Business buzz: Luring high-end retail to Federal Way

By Tom Pierson, FW Chamber CEO


Black Friday: While you will not find me up and out before the dawn, our family has its share of die-hards who risk life and limb in their quest for the revered door buster.

Laughing at the face of their clocks at 4 a.m., scraping frost off vehicles in pitch dark — you will not hear a complaint. They are fine-tuned athletes and this is their sport.

What you will hear (year after year) is them asking: “When is Federal Way going to get its own Williams-Sonoma/Pottery Barn/Nordstrom?”

Federal Way is brimming with retailers, and there is a reason for it — our demographics are ideal. In a recent market study by the city, it was determined that not only could we sustain high-end retailers, but because of our prime location, Federal Way could attract shoppers both up and down the I-5 corridor and to the east as far as Covington and beyond.

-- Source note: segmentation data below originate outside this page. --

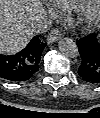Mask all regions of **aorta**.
<instances>
[{"label":"aorta","mask_w":100,"mask_h":118,"mask_svg":"<svg viewBox=\"0 0 100 118\" xmlns=\"http://www.w3.org/2000/svg\"><path fill=\"white\" fill-rule=\"evenodd\" d=\"M58 46L61 53L66 57L75 58L79 54L76 43L70 38H62L58 42Z\"/></svg>","instance_id":"aorta-1"}]
</instances>
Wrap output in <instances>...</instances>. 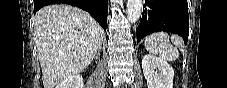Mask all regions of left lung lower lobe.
<instances>
[{"instance_id": "left-lung-lower-lobe-1", "label": "left lung lower lobe", "mask_w": 227, "mask_h": 88, "mask_svg": "<svg viewBox=\"0 0 227 88\" xmlns=\"http://www.w3.org/2000/svg\"><path fill=\"white\" fill-rule=\"evenodd\" d=\"M169 31L180 35L185 44L189 33L187 0H145L142 20L136 30L137 43L146 35Z\"/></svg>"}]
</instances>
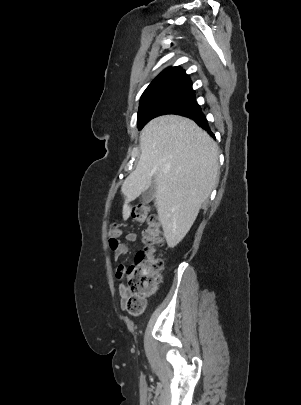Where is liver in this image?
I'll use <instances>...</instances> for the list:
<instances>
[{"mask_svg":"<svg viewBox=\"0 0 301 405\" xmlns=\"http://www.w3.org/2000/svg\"><path fill=\"white\" fill-rule=\"evenodd\" d=\"M140 150L136 169L122 185L123 218L130 215L129 203L155 181L158 217L168 246L175 247L216 185L217 144L193 120L164 115L142 129Z\"/></svg>","mask_w":301,"mask_h":405,"instance_id":"1","label":"liver"}]
</instances>
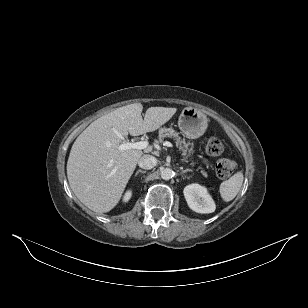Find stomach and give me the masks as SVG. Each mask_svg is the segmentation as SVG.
Returning a JSON list of instances; mask_svg holds the SVG:
<instances>
[{"instance_id":"stomach-1","label":"stomach","mask_w":308,"mask_h":308,"mask_svg":"<svg viewBox=\"0 0 308 308\" xmlns=\"http://www.w3.org/2000/svg\"><path fill=\"white\" fill-rule=\"evenodd\" d=\"M178 126L187 138L195 139L206 131L208 119L201 111L193 107H186L179 116Z\"/></svg>"}]
</instances>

Think you are going to the Nordstrom grand opening in Federal Way?

Think again.

There are many more variables that go into determining retail expansion than just location and income base. For Nordstrom, it is a numbers game.

To project market expansion, Nordstrom draws a 20-mile radius around each current store location and anything outside the circles can be considered. This formula doubly excludes Federal Way, which falls into both radiuses of the Tacoma and Tukwila store locations.

Well, there is always the chance Nordstrom Rack could relocate from the Auburn Super Mall. While it would not exactly be the same, just the name Nordstrom would bring a certain cache to town.

Speaking of cache, in terms of Crate & Barrel and Williams-Sonoma, it is a matter of aesthetics, and the perception of an area’s commitment to invest in upgrades.

It is no secret the former owners of the SeaTac Mall barely put a penny back into their property. Their unwillingness to invest in upgrades to keep the property fresh and attractive alienated the changing times and tastes of their customer base and was ultimately the kiss of death, resulting in miserable foot traffic.

Its decline also hurt the overall reputation of Federal Way, creating a “trickle-down” effect in the way other properties were viewed by possible investors.

But things change. The name “The Commons at Federal Way” reflects the new owner’s commitment in terms of massive revitalizations and enhancements inside and out. Anyone who has undergone a home remodel can appreciate the enormous challenge faced in renovating a 753,000-square-foot piece of property, while keeping businesses open (and attractive) during the chaos.

It is paying off. Since summer 2007, foot traffic is up over 30 percent — a number that will be dwarfed this shopping season.

Queue the trickle-down effect. Upgrades and investments can be seen throughout town: From Celebration Center’s new Black Bear Diner and the designs of a high-end sushi restaurant, to Gateway Property’s recent addition of See’s Candies, which opens January 2008, and the new high-rise hotel that will be located north of the Marriott site.

It’s just a matter of time before changing perceptions catch up with our changing landscape.

Don’t think so? Go grab something to eat at Metropolitan Market. I smile when I think of how many times I’ve heard Federal Way couldn’t support the gourmet grocery giant.

Meanwhile, enjoy investing your shopping dollars in the great variety of stores already vested in our community. It is probably a matter of time until those so called high-end retailers come calling.